# Easy Algebra 2 Questions - Help Please

1. Oct 15, 2009

### bleedblue1234

1. The problem statement, all variables and given/known data

A small motel is to be built as shown in the sketch with two long walls y feet long each and 6 short walls x feet long each. The total length of the walls is to be 300 feet.

Let A(x) be the number of sq feet area taken up by the motel. Write the particular equation for A(x). What kind of function is this?
y
-----------------
| | | | | | x
| | | | | |
-----------------

something like that

2. Relevant equations

y = ax^2 + bx + c

3. The attempt at a solution

no idea where to start

Last edited: Oct 15, 2009
2. Oct 15, 2009

### Staff: Mentor

The total length of all of the walls is 300'.
The six short walls define five rectangular regions - count them in your text drawing. What are the dimensions of the width and length of each rectangle?
What is the area of each rectangle?
What is the total area of all five rectangles?

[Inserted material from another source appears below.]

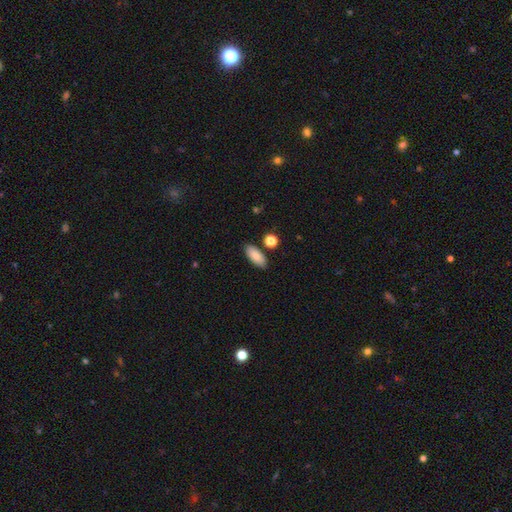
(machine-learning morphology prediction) type=smooth (84%); roundness=in between (85%); merging=none (84%).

How is y = ax^2 + bx + c a relevant equation?

3. Oct 15, 2009

### bleedblue1234

yes but it asks for a particular function and i get y*6x and this is not quadratic...

4. Oct 15, 2009

### Staff: Mentor

The problem asks for A(x), meaning a function of just x (no y in it). Since you don't have a function of x alone, you don't know whether the one you really want is quadratic or not. How did you get y*6x as the area?

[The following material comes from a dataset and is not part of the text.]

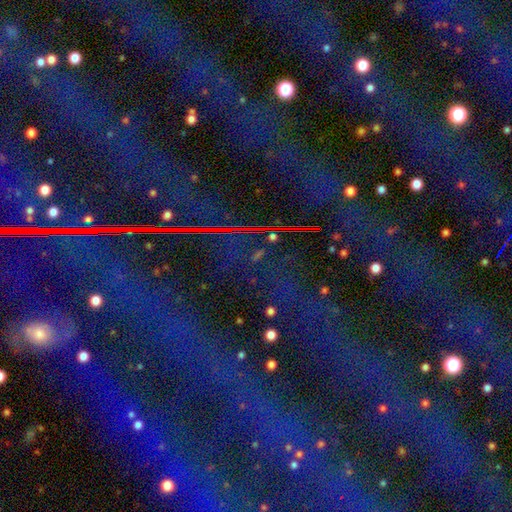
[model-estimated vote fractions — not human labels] Q: Smooth or featured?
A: star or artifact (85%); runner-up: featured or disk (8%)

You haven't taken into account that the total length of all of the walls is 300'.

The six short walls define five rectangular regions - count them in your text drawing. What are the dimensions of the width and length of each rectangle?
What is the area of each rectangle?
What is the total area of all five rectangles?

5. Oct 15, 2009

### arithmetix

The quoted equation is called a quadratic, and if your teacher is responsible you'll have notes on how to deal with quadratics. Usually the job is done by formula:

Given a, b, and c

If ax^2+bx+c=0 then:

x=(-b+-(b^2-4ac))/(2a)

6. Oct 15, 2009

### Staff: Mentor

You're waaaaaay ahead of the OP. He/she is still trying to find a formula for the area of the enclosed rectangles. Let's hold off on solving quadratic equations until he/she at least comes up with a function.

7. Oct 15, 2009

### bleedblue1234

The six short walls define five rectangular regions - count them in your text drawing. What are the dimensions of the width and length of each rectangle? w= x and l = y/6
What is the area of each rectangle? x * y/6 or y*6x
What is the total area of all five rectangles? (5)(y*6x) <= 300

haha holy crap i am bad i am sooo sick tonight i cant even think how to add numbers.... i am usually very good at this sort of stuff and have done fine on all of the other models...

8. Oct 16, 2009

### HallsofIvy

Staff Emeritus

9. Oct 16, 2009

### Staff: Mentor

The width is x, yes, but the length of each one is y/5.
The area of each rectangle is x*y/5. Note that your answer x*y/6 is NOT equal to y*6x.
No. The area of each rectangle is x*y/5. There are 5 rectangles, so the total area is 5*x*y/5 = ?
To summarize, A = 5*x*y/5, which you should simplify. This is the area, but it is not yet a function of x alone. To make it a function of x, you need to work in the other information in this problem, that the total length of the walls, which is 300'.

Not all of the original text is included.